The Report and UNI tripod series offer various modules, including options that allow the tripod head to be tilted to compensate for inclinations. Different column lengths are also available.

The Report series consists of three tripods with 3-section legs and four tripods with 2-section legs, covering a maximum working height ranging from 87 cm to 163 cm, with weights between 1.9 kg and 3.2 kg.

The UNI series includes one tripod with 3-section legs and three tripods with 2-section legs, covering a maximum working height between 80 cm and 164 cm, with weights ranging from 4.2 kg to 6.4 kg.

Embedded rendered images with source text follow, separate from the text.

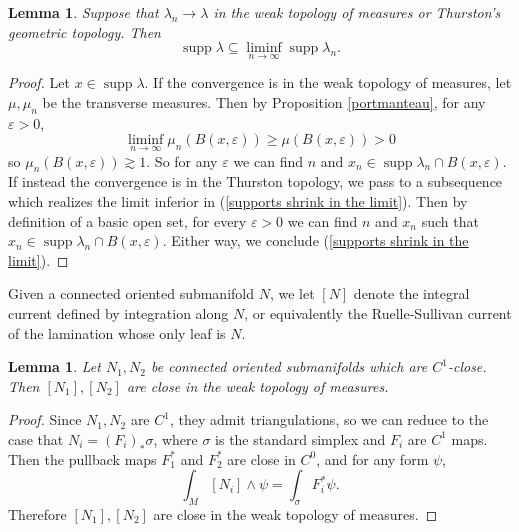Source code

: \documentclass[reqno,11pt]{amsart}
\DeclareMathOperator{\supp}{supp}
\newtheorem{lemma}[theorem]{Lemma}
\theoremstyle{definition}
\numberwithin{equation}{section}
\begin{document}
\begin{lemma}
Suppose that $\lambda_n \to \lambda$ in the weak topology of measures or Thurston's geometric topology.
Then 
\begin{equation}\label{supports shrink in the limit}
\supp \lambda \subseteq \liminf_{n \to \infty} \supp \lambda_n.
\end{equation}
\end{lemma}
\begin{proof}
Let $x \in \supp \lambda$.
If the convergence is in the weak topology of measures, let $\mu, \mu_n$ be the transverse measures.
Then by Proposition \ref{portmanteau}, for any $\varepsilon > 0$,
$$\liminf_{n \to \infty} \mu_n(B(x, \varepsilon)) \geq \mu(B(x, \varepsilon)) > 0$$
so $\mu_n(B(x, \varepsilon)) \gtrsim 1$.
So for any $\varepsilon$ we can find $n$ and $x_n \in \supp \lambda_n \cap B(x, \varepsilon)$.
If instead the convergence is in the Thurston topology, we pass to a subsequence which realizes the limit inferior in (\ref{supports shrink in the limit}).
Then by definition of a basic open set, for every $\varepsilon > 0$ we can find $n$ and $x_n$ such that $x_n \in \supp \lambda_n \cap B(x, \varepsilon)$.
Either way, we conclude (\ref{supports shrink in the limit}).
\end{proof}

Given a connected oriented submanifold $N$, we let $[N]$ denote the integral current defined by integration along $N$, or equivalently the Ruelle-Sullivan current of the lamination whose only leaf is $N$.

\begin{lemma}\label{C1 close implies measure close}
Let $N_1, N_2$ be connected oriented submanifolds which are $C^1$-close.
Then $[N_1], [N_2]$ are close in the weak topology of measures.
\end{lemma}
\begin{proof}
Since $N_1, N_2$ are $C^1$, they admit triangulations, so we can reduce to the case that $N_i = (F_i)_* \sigma$, where $\sigma$ is the standard simplex and $F_i$ are $C^1$ maps.
Then the pullback maps $F_1^*$ and $F_2^*$ are close in $C^0$, and for any form $\psi$,
$$\int_M [N_i] \wedge \psi = \int_\sigma F^*_i \psi.$$
Therefore $[N_1], [N_2]$ are close in the weak topology of measures.
\end{proof}
\end{document}
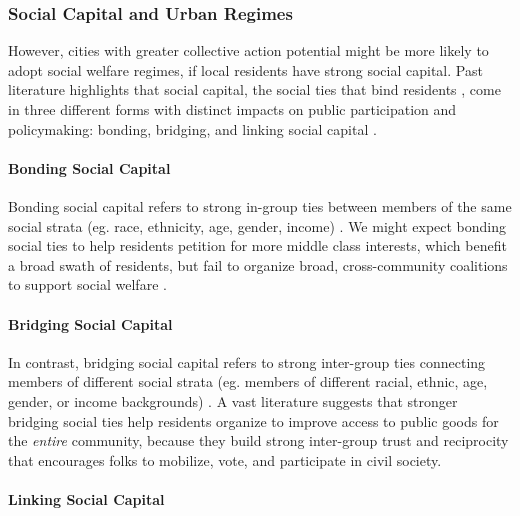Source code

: \documentclass[preprint, 3p,
authoryear]{elsarticle} %
\begin{document}
\hypertarget{social-capital-and-urban-regimes}{%
\subsubsection{Social Capital and Urban
Regimes}\label{social-capital-and-urban-regimes}}

However, cities with greater collective action potential might be more
likely to adopt social welfare regimes, if local residents have strong
social capital. Past literature highlights that social capital, the
social ties that bind residents \citep{putnam_2000, woolcock_2010}, come
in three different forms with distinct impacts on public participation
and policymaking: bonding, bridging, and linking social capital
\citep{aldrich_and_meyer_2015}.

\hypertarget{bonding-social-capital}{%
\paragraph{Bonding Social Capital}\label{bonding-social-capital}}

Bonding social capital refers to strong in-group ties between members of
the same social strata (eg. race, ethnicity, age, gender, income)
\citep{mcpherson_et_al_2001, mouw_2006}. We might expect bonding social
ties to help residents petition for more middle class interests, which
benefit a broad swath of residents, but fail to organize broad,
cross-community coalitions to support social welfare
\citep{tsai_2007, cox_2011, alcorta_et_al_2020}.

\hypertarget{bridging-social-capital}{%
\paragraph{Bridging Social Capital}\label{bridging-social-capital}}

In contrast, bridging social capital refers to strong inter-group ties
connecting members of different social strata (eg. members of different
racial, ethnic, age, gender, or income backgrounds)
\citep{putnam_2000, aldrich_2019}. A vast literature suggests that
stronger bridging social ties help residents organize to improve access
to public goods for the \emph{entire} community, because they build
strong inter-group trust and reciprocity that encourages folks to
mobilize, vote, and participate in civil society.

\hypertarget{linking-social-capital}{%
\paragraph{Linking Social Capital}\label{linking-social-capital}}
\end{document}
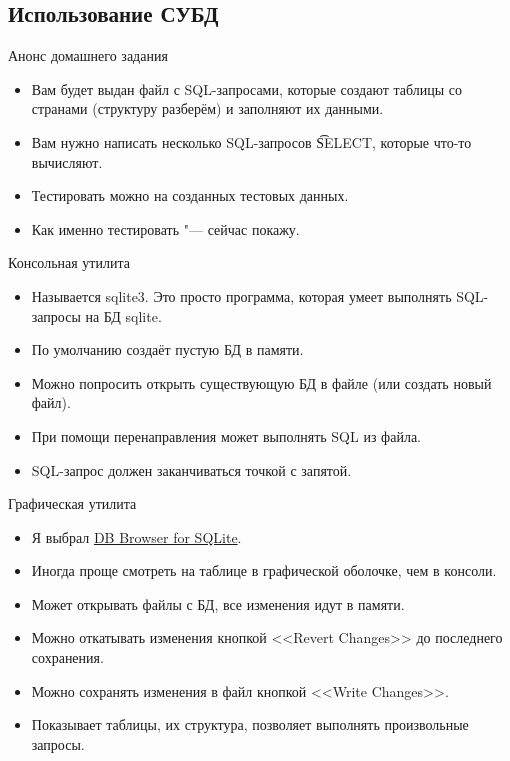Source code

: \subsection{Использование СУБД}

\begin{frame}
\end{frame}

\begin{frame}{Анонс домашнего задания}
	\begin{itemize}
		\item Вам будет выдан файл с SQL-запросами, которые создают таблицы со странами (структуру разберём) и заполняют их данными.
		\item Вам нужно написать несколько SQL-запросов \t{SELECT}, которые что-то вычисляют.
		\item Тестировать можно на созданных тестовых данных.
		\item Как именно тестировать "--- сейчас покажу.
	\end{itemize}
\end{frame}

\begin{frame}{Консольная утилита}
	\begin{itemize}
		\item Называется sqlite3. Это просто программа, которая умеет выполнять SQL-запросы на БД sqlite.
		\item По умолчанию создаёт пустую БД в памяти.
		\item Можно попросить открыть существующую БД в файле (или создать новый файл).
		\item При помощи перенаправления может выполнять SQL из файла.
		\item SQL-запрос должен заканчиваться точкой с запятой.
	\end{itemize}
\end{frame}

\begin{frame}{Графическая утилита}
	\begin{itemize}
		\item Я выбрал \href{http://sqlitebrowser.org/}{DB Browser for SQLite}.
		\item Иногда проще смотреть на таблице в графической оболочке, чем в консоли.
		\item Может открывать файлы с БД, все изменения идут в памяти.
		\item Можно откатывать изменения кнопкой <<Revert Changes>> до последнего сохранения.
		\item Можно сохранять изменения в файл кнопкой <<Write Changes>>.
		\item Показывает таблицы, их структура, позволяет выполнять произвольные запросы.
	\end{itemize}
\end{frame}
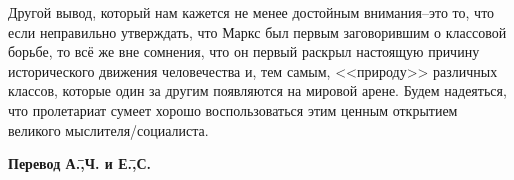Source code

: Другой вывод, который нам кажется не менее достойным внимания\---это то, что если неправильно утверждать, что Маркс был первым заговорившим о классовой борьбе, то всё же вне сомнения, что он первый раскрыл настоящую причину исторического движения человечества и, тем самым, <<природу>> различных классов, которые один за другим появляются на мировой арене. Будем надеяться, что пролетариат сумеет хорошо воспользоваться этим ценным открытием великого мыслителя\-/социалиста.

\begin{flushright}
 \textbf{Перевод А.\=,Ч. и Е.\=,С.}\hspace*{2em}
\end{flushright}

The product range additionally includes mini, monopod, wall, and car disc tripods.

===Astro tripods===
Berlebach also produces tripods for astronomy applications as bases for telescopes. The PLANET, SKY, and GRAVITON tripods within their astronomy tripod range, can carry up to 120 kg, 140 kg, and 220 kg respectively.

Two tripods, namely the Report and UNI, are based on the photographic tripods and designed for load capacity of up to 25 kg and 60 kg respectively.

===EMC tripods===
Berlebach produces special tripods for electromagnetic compatibility measurement purposes. These tripods contain little or no metal in their construction.

=== Other products ===
Berlebach additionally manufactures astro chairs, tripod heads, mounts and adapters.